DNA forensics

DNA forensics

uses of DNA evidence in FORENSIC investigation. Examples of uses include: identification of potential suspects, by determining whether there is a match between DNA found at a crime scene and the suspect; identification of crime and catastrophe victims; establishment of paternity relationships; detection of BACTERIA/other organisms in water, soil, food and other samples. DNA typing or profiling (see DNA FINGERPRINTING) is employed for identification/comparative purposes, by analysis of DNA sequences unique to the species/organism. Identification within species is more difficult than between species, but should be facilitated by GENOMICS. Whole genome sequence information should allow precise identification of an individual.

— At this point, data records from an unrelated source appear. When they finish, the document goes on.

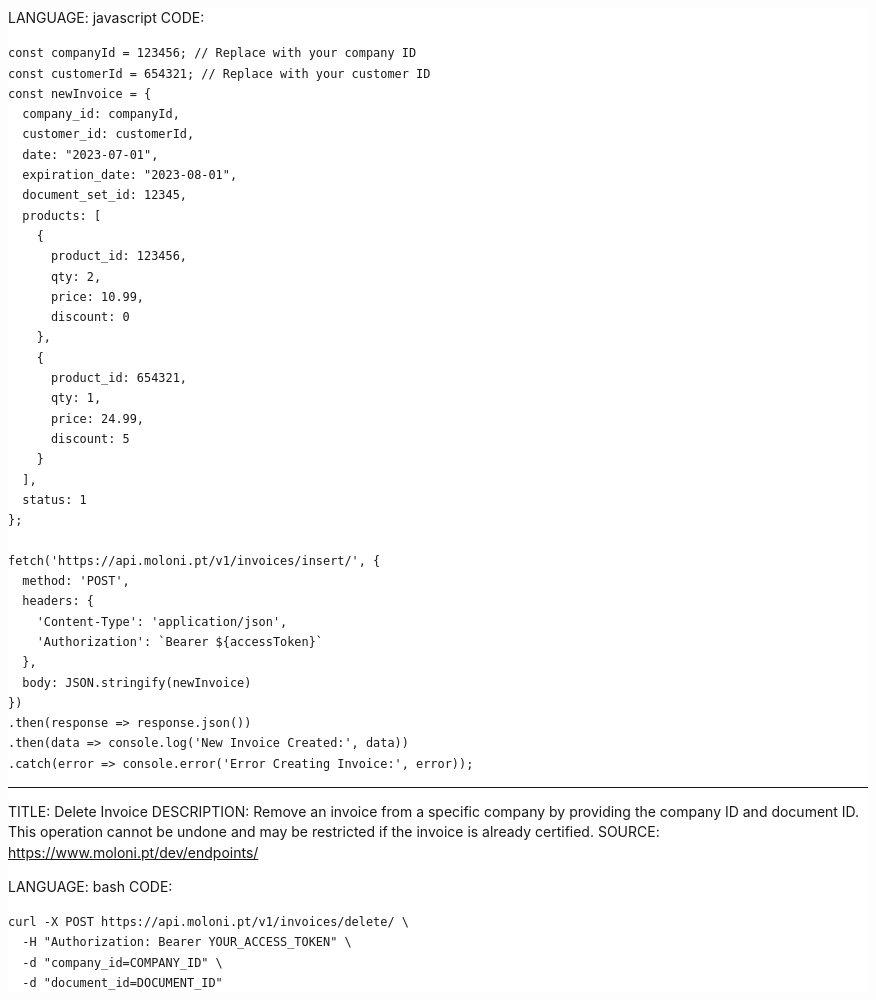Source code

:LANGUAGE: javascript
CODE:
```
const companyId = 123456; // Replace with your company ID
const customerId = 654321; // Replace with your customer ID
const newInvoice = {
  company_id: companyId,
  customer_id: customerId,
  date: "2023-07-01",
  expiration_date: "2023-08-01",
  document_set_id: 12345,
  products: [
    {
      product_id: 123456,
      qty: 2,
      price: 10.99,
      discount: 0
    },
    {
      product_id: 654321,
      qty: 1,
      price: 24.99,
      discount: 5
    }
  ],
  status: 1
};

fetch('https://api.moloni.pt/v1/invoices/insert/', {
  method: 'POST',
  headers: {
    'Content-Type': 'application/json',
    'Authorization': `Bearer ${accessToken}`
  },
  body: JSON.stringify(newInvoice)
})
.then(response => response.json())
.then(data => console.log('New Invoice Created:', data))
.catch(error => console.error('Error Creating Invoice:', error));
```

----------------------------------------

TITLE: Delete Invoice
DESCRIPTION: Remove an invoice from a specific company by providing the company ID and document ID. This operation cannot be undone and may be restricted if the invoice is already certified.
SOURCE: https://www.moloni.pt/dev/endpoints/

LANGUAGE: bash
CODE:
```
curl -X POST https://api.moloni.pt/v1/invoices/delete/ \
  -H "Authorization: Bearer YOUR_ACCESS_TOKEN" \
  -d "company_id=COMPANY_ID" \
  -d "document_id=DOCUMENT_ID"
```
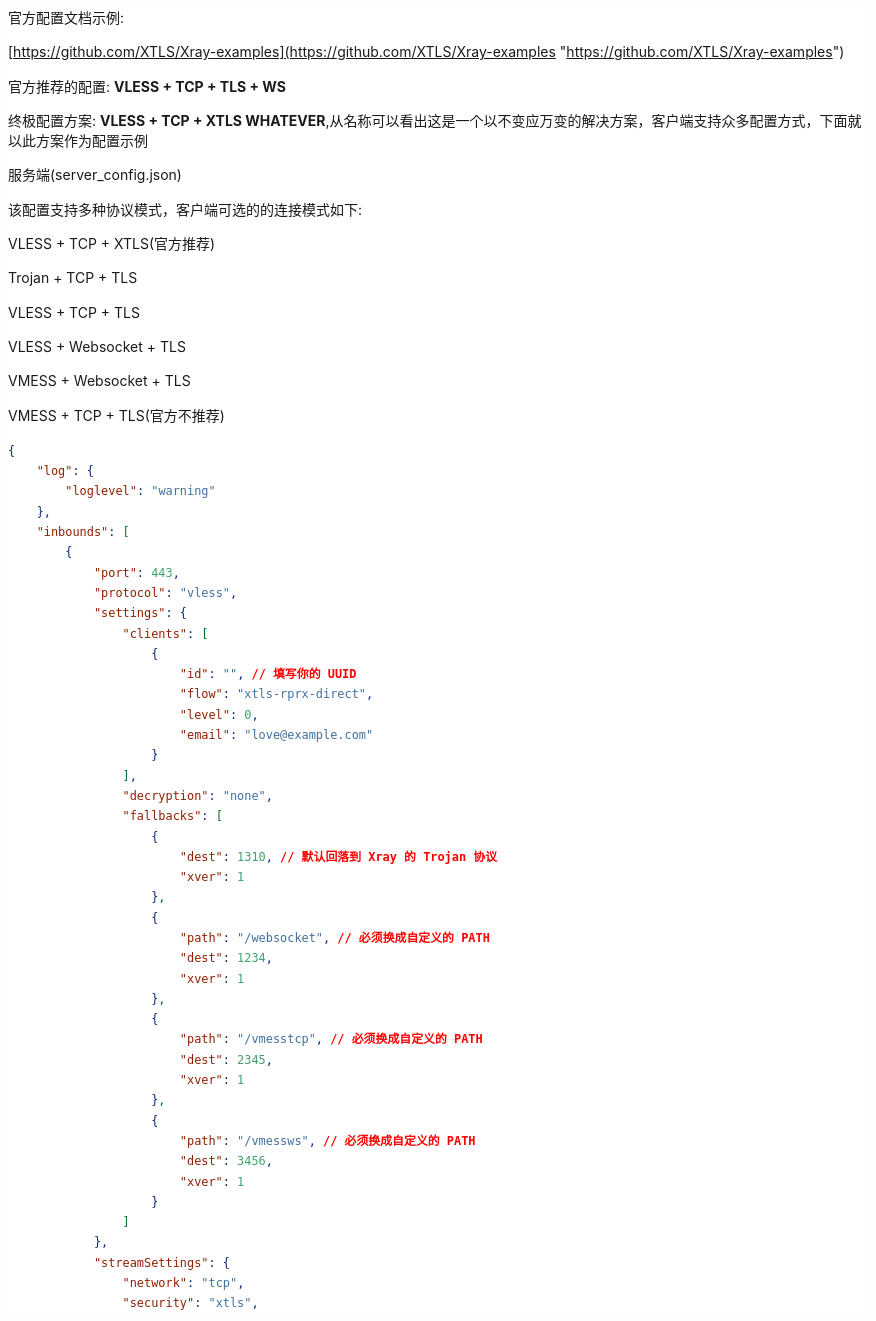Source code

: 官方配置文档示例:  

[https://github.com/XTLS/Xray-examples](https://github.com/XTLS/Xray-examples "https://github.com/XTLS/Xray-examples")  

官方推荐的配置: **VLESS + TCP + TLS + WS**  

终极配置方案: **VLESS + TCP + XTLS WHATEVER**,从名称可以看出这是一个以不变应万变的解决方案，客户端支持众多配置方式，下面就以此方案作为配置示例      

服务端(server_config.json)

该配置支持多种协议模式，客户端可选的的连接模式如下:  

VLESS + TCP + XTLS(官方推荐)  

Trojan + TCP + TLS   

VLESS + TCP + TLS  

VLESS + Websocket + TLS  

VMESS + Websocket + TLS   

VMESS + TCP + TLS(官方不推荐)  

```json
{
    "log": {
        "loglevel": "warning"
    },
    "inbounds": [
        {
            "port": 443,
            "protocol": "vless",
            "settings": {
                "clients": [
                    {
                        "id": "", // 填写你的 UUID
                        "flow": "xtls-rprx-direct",
                        "level": 0,
                        "email": "love@example.com"
                    }
                ],
                "decryption": "none",
                "fallbacks": [
                    {
                        "dest": 1310, // 默认回落到 Xray 的 Trojan 协议
                        "xver": 1
                    },
                    {
                        "path": "/websocket", // 必须换成自定义的 PATH
                        "dest": 1234,
                        "xver": 1
                    },
                    {
                        "path": "/vmesstcp", // 必须换成自定义的 PATH
                        "dest": 2345,
                        "xver": 1
                    },
                    {
                        "path": "/vmessws", // 必须换成自定义的 PATH
                        "dest": 3456,
                        "xver": 1
                    }
                ]
            },
            "streamSettings": {
                "network": "tcp",
                "security": "xtls",
```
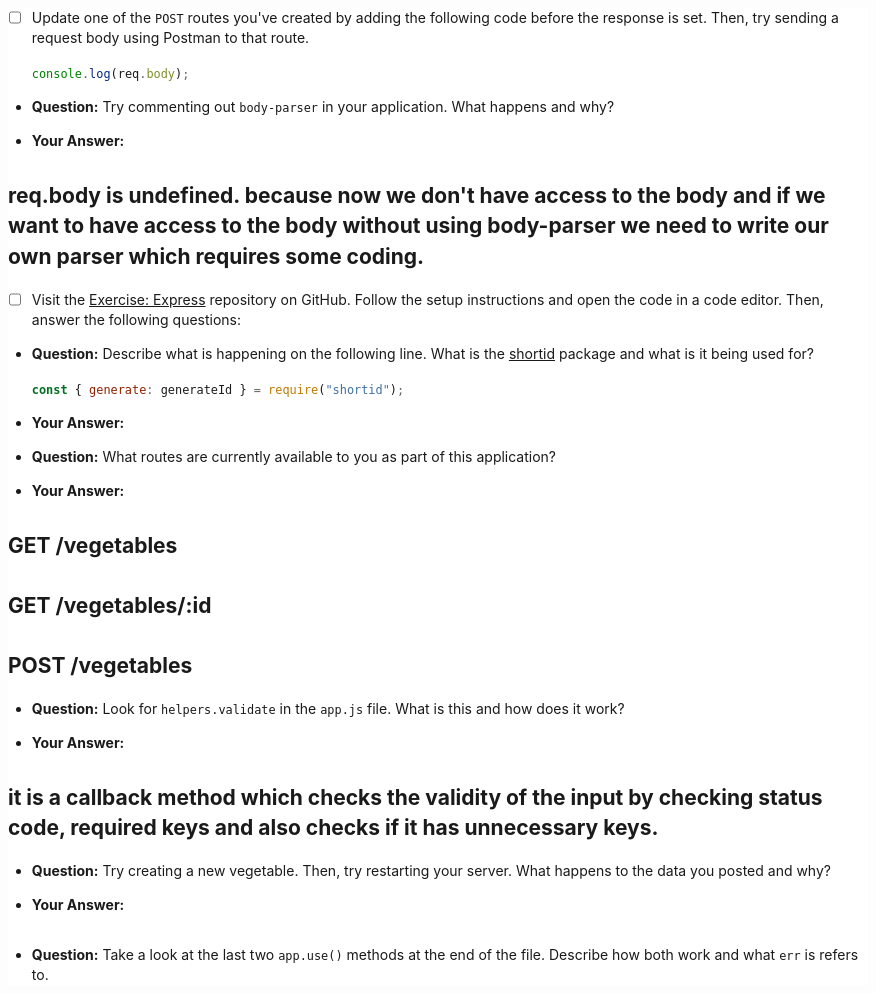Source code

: - [ ] Update one of the `POST` routes you've created by adding the following code before the response is set. Then, try sending a request body using Postman to that route.
  ```js
  console.log(req.body);
  ```

* **Question:** Try commenting out `body-parser` in your application. What happens and why?

* **Your Answer:**

## req.body is undefined. because now we don't have access to the body and if we want to have access to the body without using body-parser we need to write our own parser which requires some coding.

- [ ] Visit the [Exercise: Express](https://github.com/pce-uw-jscript400/exercise-express) repository on GitHub. Follow the setup instructions and open the code in a code editor. Then, answer the following questions:

* **Question:** Describe what is happening on the following line. What is the [shortid](https://www.npmjs.com/package/shortid) package and what is it being used for?

  ```js
  const { generate: generateId } = require("shortid");
  ```

* **Your Answer:**

* **Question:** What routes are currently available to you as part of this application?

* **Your Answer:**

## GET /vegetables

## GET /vegetables/:id

## POST /vegetables

- **Question:** Look for `helpers.validate` in the `app.js` file. What is this and how does it work?

- **Your Answer:**

## it is a callback method which checks the validity of the input by checking status code, required keys and also checks if it has unnecessary keys.

- **Question:** Try creating a new vegetable. Then, try restarting your server. What happens to the data you posted and why?

- **Your Answer:**

##

- **Question:** Take a look at the last two `app.use()` methods at the end of the file. Describe how both work and what `err` is refers to.
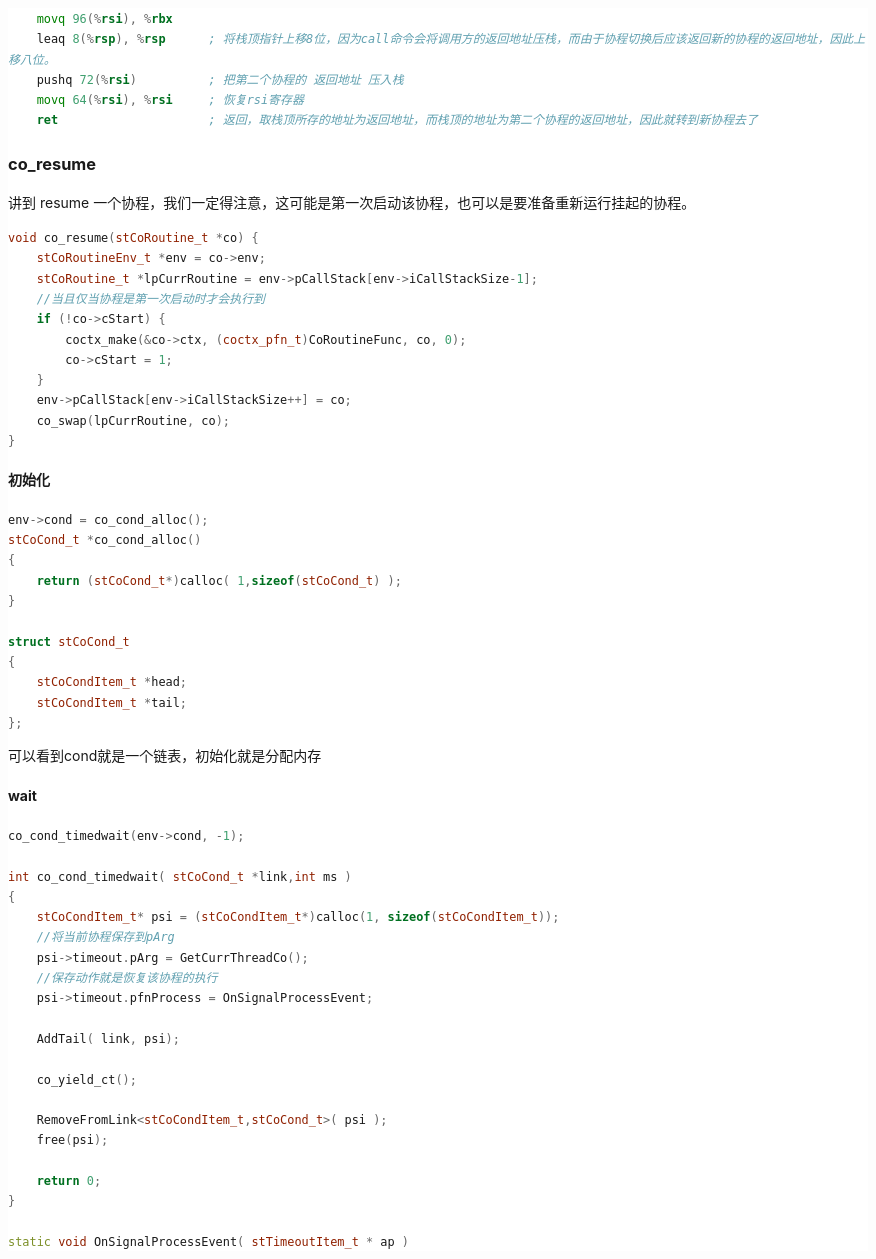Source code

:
 ```asm
    movq 96(%rsi), %rbx
    leaq 8(%rsp), %rsp      ; 将栈顶指针上移8位，因为call命令会将调用方的返回地址压栈，而由于协程切换后应该返回新的协程的返回地址，因此上移八位。
    pushq 72(%rsi)          ; 把第二个协程的 返回地址 压入栈
    movq 64(%rsi), %rsi     ; 恢复rsi寄存器
    ret                     ; 返回，取栈顶所存的地址为返回地址，而栈顶的地址为第二个协程的返回地址，因此就转到新协程去了
```



### co_resume
讲到 resume 一个协程，我们一定得注意，这可能是第一次启动该协程，也可以是要准备重新运行挂起的协程。
```cpp
void co_resume(stCoRoutine_t *co) {
    stCoRoutineEnv_t *env = co->env;
    stCoRoutine_t *lpCurrRoutine = env->pCallStack[env->iCallStackSize-1];
	//当且仅当协程是第一次启动时才会执行到
    if (!co->cStart) {
        coctx_make(&co->ctx, (coctx_pfn_t)CoRoutineFunc, co, 0);
        co->cStart = 1;
    }
    env->pCallStack[env->iCallStackSize++] = co;
    co_swap(lpCurrRoutine, co);
}
```


#### 初始化
```cpp
env->cond = co_cond_alloc();
stCoCond_t *co_cond_alloc()
{
	return (stCoCond_t*)calloc( 1,sizeof(stCoCond_t) );
}

struct stCoCond_t
{
	stCoCondItem_t *head;
	stCoCondItem_t *tail;
};
```
可以看到cond就是一个链表，初始化就是分配内存


#### wait
```cpp
co_cond_timedwait(env->cond, -1);

int co_cond_timedwait( stCoCond_t *link,int ms )
{
	stCoCondItem_t* psi = (stCoCondItem_t*)calloc(1, sizeof(stCoCondItem_t));
	//将当前协程保存到pArg
	psi->timeout.pArg = GetCurrThreadCo();
	//保存动作就是恢复该协程的执行
	psi->timeout.pfnProcess = OnSignalProcessEvent;

	AddTail( link, psi);

	co_yield_ct();

	RemoveFromLink<stCoCondItem_t,stCoCond_t>( psi );
	free(psi);

	return 0;
}

static void OnSignalProcessEvent( stTimeoutItem_t * ap )
```
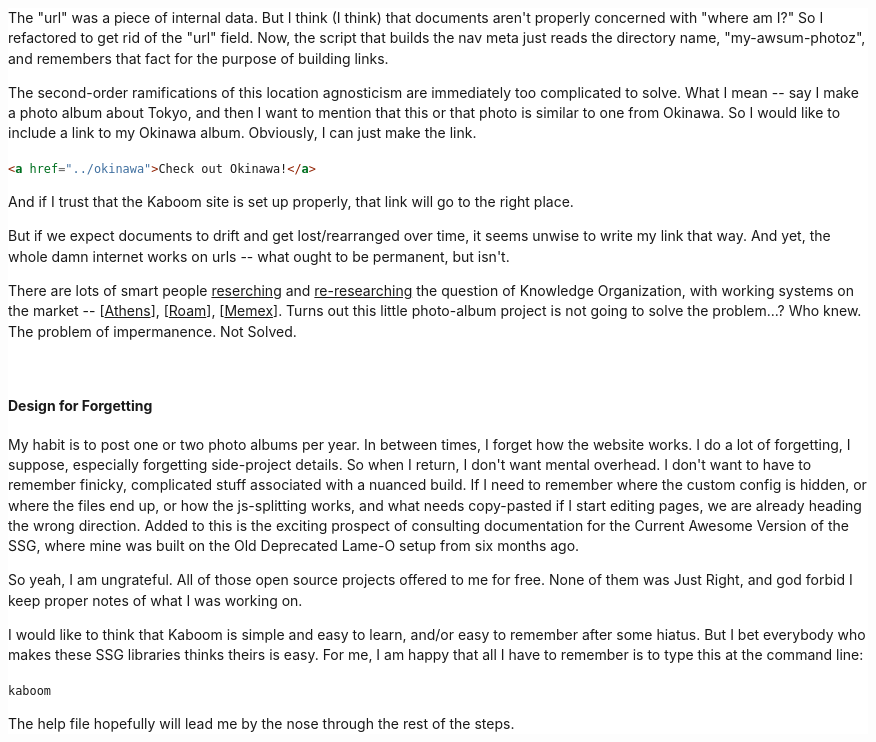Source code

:The "url" was a piece of internal data.  But I think (I think) that documents aren't properly concerned with "where am I?"  So I refactored to get rid of the "url" field.   Now, the script that builds the nav meta just reads the directory name, "my-awsum-photoz", and remembers that fact for the purpose of building links.

The second-order ramifications of this location agnosticism are immediately too complicated to solve.  What I mean -- say I make a photo album about Tokyo, and then I want to mention that this or that photo is similar to one from Okinawa.  So I would like to include a link to my Okinawa album.  Obviously, I can just make the link. 

```html
<a href="../okinawa">Check out Okinawa!</a>
```

And if I trust that the Kaboom site is set up properly, that link will go to the right place.

But if we expect documents to drift and get lost/rearranged over time, it seems unwise to write my link that way.  And yet, the whole damn internet works on urls -- what ought to be permanent, but isn't.  

There are lots of smart people [reserching](https://www.dougengelbart.org/content/view/138) and [re-researching](https://www.researchgate.net/publication/334126329_Weaving_a_Decentralized_Semantic_Web_of_Personal_Knowledge) the question of Knowledge Organization, with working systems on the market -- [[Athens](https://opencollective.com/athens)], [[Roam](https://roamresearch.com/)], [[Memex](https://www.steveliu.co/memex)].  Turns out this little photo-album project is not going to solve the problem...?  Who knew.  The problem of impermanence.  Not Solved.  

<p><br /></p>

<h4>Design for Forgetting</h4>

My habit is to post one or two photo albums per year.  In between times, I forget how the website works.  I do a lot of forgetting, I suppose, especially forgetting side-project details.  So when I return, I don't want mental overhead.  I don't want to have to remember finicky, complicated stuff associated with a nuanced build.  If I need to remember where the custom config is hidden, or where the files end up, or how the js-splitting works, and what needs copy-pasted if I start editing pages, we are already heading the wrong direction.  Added to this is the exciting prospect of consulting documentation for the Current Awesome Version of the SSG, where mine was built on the Old Deprecated Lame-O setup from six months ago.

So yeah, I am ungrateful.  All of those open source projects offered to me for free.  None of them was Just Right, and god forbid I keep proper notes of what I was working on.

I would like to think that Kaboom is simple and easy to learn, and/or easy to remember after some hiatus.  But I bet everybody who makes these SSG libraries thinks theirs is easy.  For me, I am happy that all I have to remember is to type this at the command line:

```
kaboom
```

The help file hopefully will lead me by the nose through the rest of the steps.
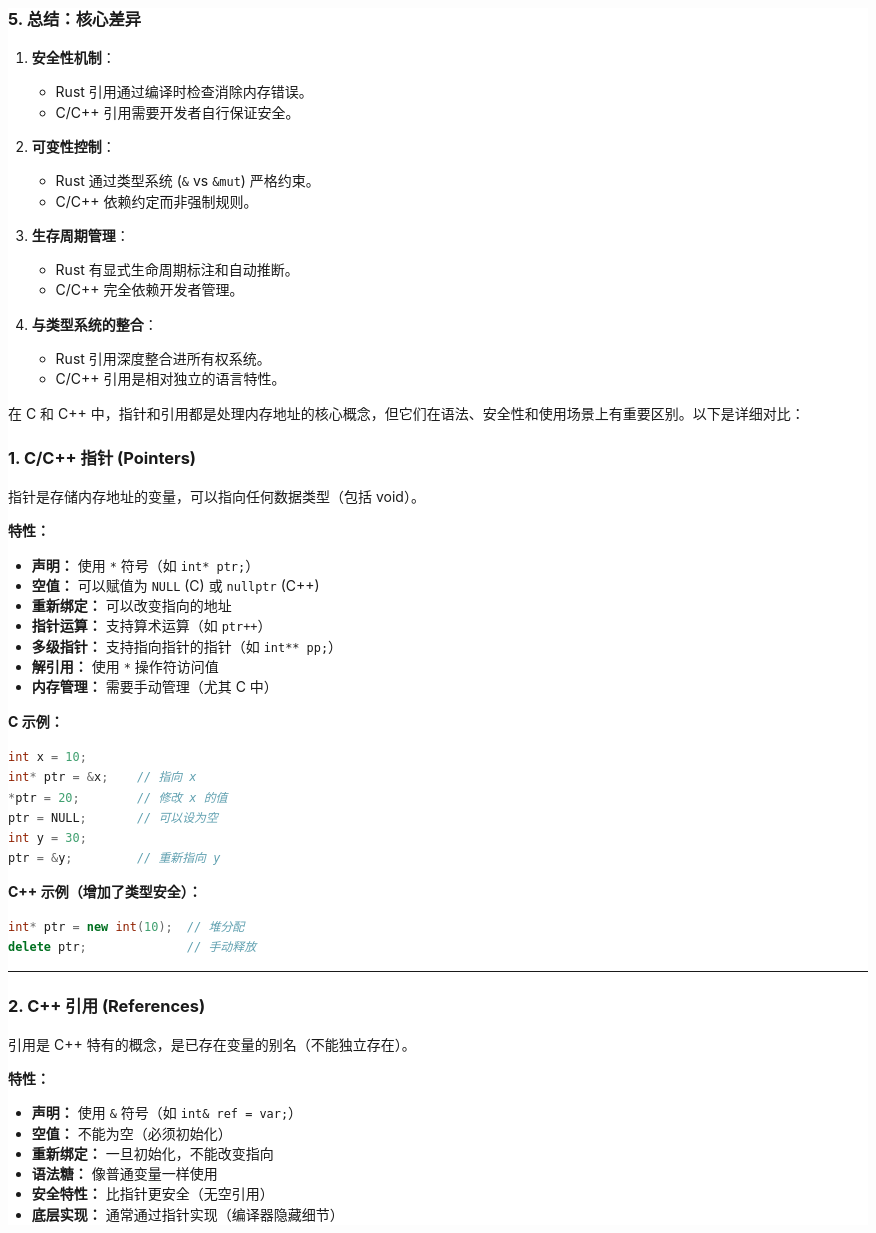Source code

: 
### 5. **总结：核心差异**
1. **安全性机制**：
   - Rust 引用通过编译时检查消除内存错误。
   - C/C++ 引用需要开发者自行保证安全。

2. **可变性控制**：
   - Rust 通过类型系统 (`&` vs `&mut`) 严格约束。
   - C/C++ 依赖约定而非强制规则。

3. **生存周期管理**：
   - Rust 有显式生命周期标注和自动推断。
   - C/C++ 完全依赖开发者管理。

4. **与类型系统的整合**：
   - Rust 引用深度整合进所有权系统。
   - C/C++ 引用是相对独立的语言特性。


在 C 和 C++ 中，指针和引用都是处理内存地址的核心概念，但它们在语法、安全性和使用场景上有重要区别。以下是详细对比：

### 1. C/C++ 指针 (Pointers)
指针是存储内存地址的变量，可以指向任何数据类型（包括 void）。

**特性：**
- **声明：** 使用 `*` 符号（如 `int* ptr;`）
- **空值：** 可以赋值为 `NULL` (C) 或 `nullptr` (C++)
- **重新绑定：** 可以改变指向的地址
- **指针运算：** 支持算术运算（如 `ptr++`）
- **多级指针：** 支持指向指针的指针（如 `int** pp;`）
- **解引用：** 使用 `*` 操作符访问值
- **内存管理：** 需要手动管理（尤其 C 中）

**C 示例：**
```c
int x = 10;
int* ptr = &x;    // 指向 x
*ptr = 20;        // 修改 x 的值
ptr = NULL;       // 可以设为空
int y = 30;
ptr = &y;         // 重新指向 y
```

**C++ 示例（增加了类型安全）：**
```cpp
int* ptr = new int(10);  // 堆分配
delete ptr;              // 手动释放
```

---

### 2. C++ 引用 (References)
引用是 C++ 特有的概念，是已存在变量的别名（不能独立存在）。

**特性：**
- **声明：** 使用 `&` 符号（如 `int& ref = var;`）
- **空值：** 不能为空（必须初始化）
- **重新绑定：** 一旦初始化，不能改变指向
- **语法糖：** 像普通变量一样使用
- **安全特性：** 比指针更安全（无空引用）
- **底层实现：** 通常通过指针实现（编译器隐藏细节）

Sources of DNA for human identification include BLOOD, SEMEN, tissues, hair roots, SALIVA and URINE. POLYMERASE CHAIN REACTION is used to amplify the DNA in the samples for subsequent analysis. DNA typing exploits polymorphic loci (see GENETIC POLYMORPHISM), for example VTNRs (see MINISATELLITE DNA) and STRs, in the human genome. A number of DNA regions, that vary from person to person, are scanned to create a DNA profile. There is an extremely small chance that another individual will have the same DNA profile. Anomalous results may arise due, for example, to breakdown of the original structure of the DNA in the sample, or to contamination.